WHAT YOU WILL DO »
Which of the lines in the data below contain the string "GenerationSoftware"? Copy each of them.

[[ MATERIAL TO PROCESS open ]]

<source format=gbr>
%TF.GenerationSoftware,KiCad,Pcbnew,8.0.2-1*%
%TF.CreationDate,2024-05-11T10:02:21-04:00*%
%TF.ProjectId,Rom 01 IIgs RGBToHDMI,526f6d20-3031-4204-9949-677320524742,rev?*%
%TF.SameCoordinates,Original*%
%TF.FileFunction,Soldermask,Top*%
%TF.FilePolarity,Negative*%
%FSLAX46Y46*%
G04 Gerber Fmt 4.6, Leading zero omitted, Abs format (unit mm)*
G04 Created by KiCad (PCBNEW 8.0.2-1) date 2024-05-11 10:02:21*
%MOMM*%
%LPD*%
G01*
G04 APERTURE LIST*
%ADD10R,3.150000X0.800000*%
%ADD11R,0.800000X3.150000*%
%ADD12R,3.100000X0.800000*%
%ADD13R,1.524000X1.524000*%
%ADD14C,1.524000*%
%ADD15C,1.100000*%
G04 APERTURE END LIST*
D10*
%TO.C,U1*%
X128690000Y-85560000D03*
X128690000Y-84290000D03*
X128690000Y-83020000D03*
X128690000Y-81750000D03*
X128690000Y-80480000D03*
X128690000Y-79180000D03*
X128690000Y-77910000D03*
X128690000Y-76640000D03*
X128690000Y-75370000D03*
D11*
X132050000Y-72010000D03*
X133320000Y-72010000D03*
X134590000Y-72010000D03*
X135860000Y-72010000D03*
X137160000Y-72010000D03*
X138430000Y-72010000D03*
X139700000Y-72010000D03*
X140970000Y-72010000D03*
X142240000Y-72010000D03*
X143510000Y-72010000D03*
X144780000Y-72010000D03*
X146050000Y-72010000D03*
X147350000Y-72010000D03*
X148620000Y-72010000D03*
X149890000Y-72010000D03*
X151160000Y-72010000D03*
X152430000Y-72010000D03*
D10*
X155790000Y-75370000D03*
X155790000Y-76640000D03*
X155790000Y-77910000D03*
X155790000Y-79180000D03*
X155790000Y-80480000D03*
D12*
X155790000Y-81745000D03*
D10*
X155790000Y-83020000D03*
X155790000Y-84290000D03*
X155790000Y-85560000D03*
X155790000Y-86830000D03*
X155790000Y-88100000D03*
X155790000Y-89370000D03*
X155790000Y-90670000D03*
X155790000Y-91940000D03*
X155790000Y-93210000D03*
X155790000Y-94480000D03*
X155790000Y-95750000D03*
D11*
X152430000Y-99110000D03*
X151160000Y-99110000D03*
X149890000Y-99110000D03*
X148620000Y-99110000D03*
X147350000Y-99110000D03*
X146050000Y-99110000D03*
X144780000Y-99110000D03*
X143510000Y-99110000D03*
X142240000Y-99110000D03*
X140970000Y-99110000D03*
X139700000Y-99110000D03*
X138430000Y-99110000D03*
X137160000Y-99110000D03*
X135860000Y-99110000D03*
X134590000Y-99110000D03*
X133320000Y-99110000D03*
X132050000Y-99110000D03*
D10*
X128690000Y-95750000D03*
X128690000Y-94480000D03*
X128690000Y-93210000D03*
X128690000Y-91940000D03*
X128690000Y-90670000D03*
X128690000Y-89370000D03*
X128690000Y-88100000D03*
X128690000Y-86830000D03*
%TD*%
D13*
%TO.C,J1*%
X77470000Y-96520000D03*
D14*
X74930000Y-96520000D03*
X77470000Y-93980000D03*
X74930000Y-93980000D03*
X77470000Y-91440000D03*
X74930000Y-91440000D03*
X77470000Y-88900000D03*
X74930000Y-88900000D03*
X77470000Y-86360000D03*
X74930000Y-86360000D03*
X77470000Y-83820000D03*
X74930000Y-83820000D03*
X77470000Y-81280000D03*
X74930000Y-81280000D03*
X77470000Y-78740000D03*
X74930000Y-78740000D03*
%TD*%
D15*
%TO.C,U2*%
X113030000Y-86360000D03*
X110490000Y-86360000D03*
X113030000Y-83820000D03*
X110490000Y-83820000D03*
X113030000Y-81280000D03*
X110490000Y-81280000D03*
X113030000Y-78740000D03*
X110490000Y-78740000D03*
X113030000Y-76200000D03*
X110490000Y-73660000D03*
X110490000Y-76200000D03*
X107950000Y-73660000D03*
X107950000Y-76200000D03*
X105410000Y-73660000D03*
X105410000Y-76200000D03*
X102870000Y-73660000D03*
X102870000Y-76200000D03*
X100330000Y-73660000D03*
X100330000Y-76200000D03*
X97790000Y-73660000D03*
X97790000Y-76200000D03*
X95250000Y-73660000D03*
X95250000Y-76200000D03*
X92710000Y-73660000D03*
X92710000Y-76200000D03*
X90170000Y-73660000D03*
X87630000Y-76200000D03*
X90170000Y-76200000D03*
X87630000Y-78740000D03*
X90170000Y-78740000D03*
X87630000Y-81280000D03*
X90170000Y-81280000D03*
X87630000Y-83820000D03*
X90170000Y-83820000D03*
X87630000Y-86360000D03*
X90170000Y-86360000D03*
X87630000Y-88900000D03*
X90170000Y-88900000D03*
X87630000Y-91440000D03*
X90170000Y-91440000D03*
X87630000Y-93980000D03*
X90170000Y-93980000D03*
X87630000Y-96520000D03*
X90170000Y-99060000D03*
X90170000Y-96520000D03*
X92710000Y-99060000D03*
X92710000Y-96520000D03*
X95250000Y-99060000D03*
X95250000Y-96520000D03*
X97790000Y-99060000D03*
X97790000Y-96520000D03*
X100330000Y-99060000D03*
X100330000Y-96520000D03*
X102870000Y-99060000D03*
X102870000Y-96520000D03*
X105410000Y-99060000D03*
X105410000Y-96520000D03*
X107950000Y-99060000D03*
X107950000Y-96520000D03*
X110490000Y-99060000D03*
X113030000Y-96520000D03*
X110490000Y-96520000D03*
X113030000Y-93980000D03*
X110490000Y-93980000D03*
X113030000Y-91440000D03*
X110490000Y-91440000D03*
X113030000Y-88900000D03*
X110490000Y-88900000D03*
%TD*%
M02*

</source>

[[ MATERIAL TO PROCESS closed ]]
[[ MATERIAL TO PROCESS open ]]

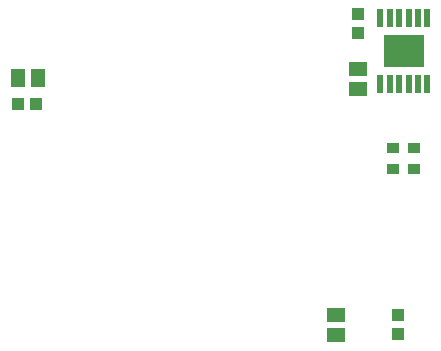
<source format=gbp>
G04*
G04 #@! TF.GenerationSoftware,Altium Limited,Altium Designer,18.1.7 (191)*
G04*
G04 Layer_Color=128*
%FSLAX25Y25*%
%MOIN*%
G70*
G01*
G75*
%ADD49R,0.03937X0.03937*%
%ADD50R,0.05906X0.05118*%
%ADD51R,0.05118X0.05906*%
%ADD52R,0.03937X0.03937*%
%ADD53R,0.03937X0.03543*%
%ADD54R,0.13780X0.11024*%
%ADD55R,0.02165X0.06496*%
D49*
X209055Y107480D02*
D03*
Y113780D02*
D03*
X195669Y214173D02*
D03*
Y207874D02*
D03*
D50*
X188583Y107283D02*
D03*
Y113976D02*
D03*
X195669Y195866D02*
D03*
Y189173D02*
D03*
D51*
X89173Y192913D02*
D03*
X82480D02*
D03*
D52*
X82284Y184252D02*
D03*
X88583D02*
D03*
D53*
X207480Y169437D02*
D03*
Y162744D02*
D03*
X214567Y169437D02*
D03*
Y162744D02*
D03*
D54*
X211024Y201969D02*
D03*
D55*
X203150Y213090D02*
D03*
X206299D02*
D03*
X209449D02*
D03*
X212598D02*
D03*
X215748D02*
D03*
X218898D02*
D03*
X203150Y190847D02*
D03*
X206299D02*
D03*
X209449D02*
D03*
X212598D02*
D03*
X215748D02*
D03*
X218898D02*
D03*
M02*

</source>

[[ MATERIAL TO PROCESS closed ]]
[[ MATERIAL TO PROCESS open ]]

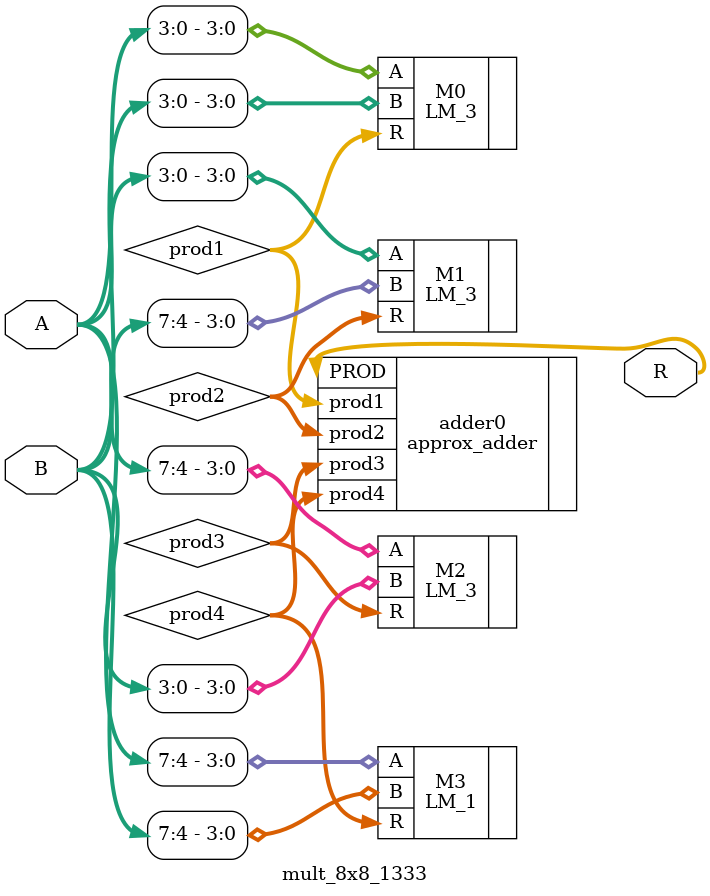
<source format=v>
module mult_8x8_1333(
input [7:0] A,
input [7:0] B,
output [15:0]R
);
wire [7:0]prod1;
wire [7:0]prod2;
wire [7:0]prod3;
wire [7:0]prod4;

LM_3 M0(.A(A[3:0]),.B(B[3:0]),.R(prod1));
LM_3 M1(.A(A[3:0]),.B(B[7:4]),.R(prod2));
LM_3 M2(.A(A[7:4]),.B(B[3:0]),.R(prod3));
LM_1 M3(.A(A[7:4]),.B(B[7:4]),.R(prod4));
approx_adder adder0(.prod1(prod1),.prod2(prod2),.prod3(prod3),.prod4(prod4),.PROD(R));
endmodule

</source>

[[ MATERIAL TO PROCESS closed ]]

WRITTEN ANSWER »
%TF.GenerationSoftware,KiCad,Pcbnew,8.0.2-1*%
G04 #@! TF.GenerationSoftware,Altium Limited,Altium Designer,18.1.7 (191)*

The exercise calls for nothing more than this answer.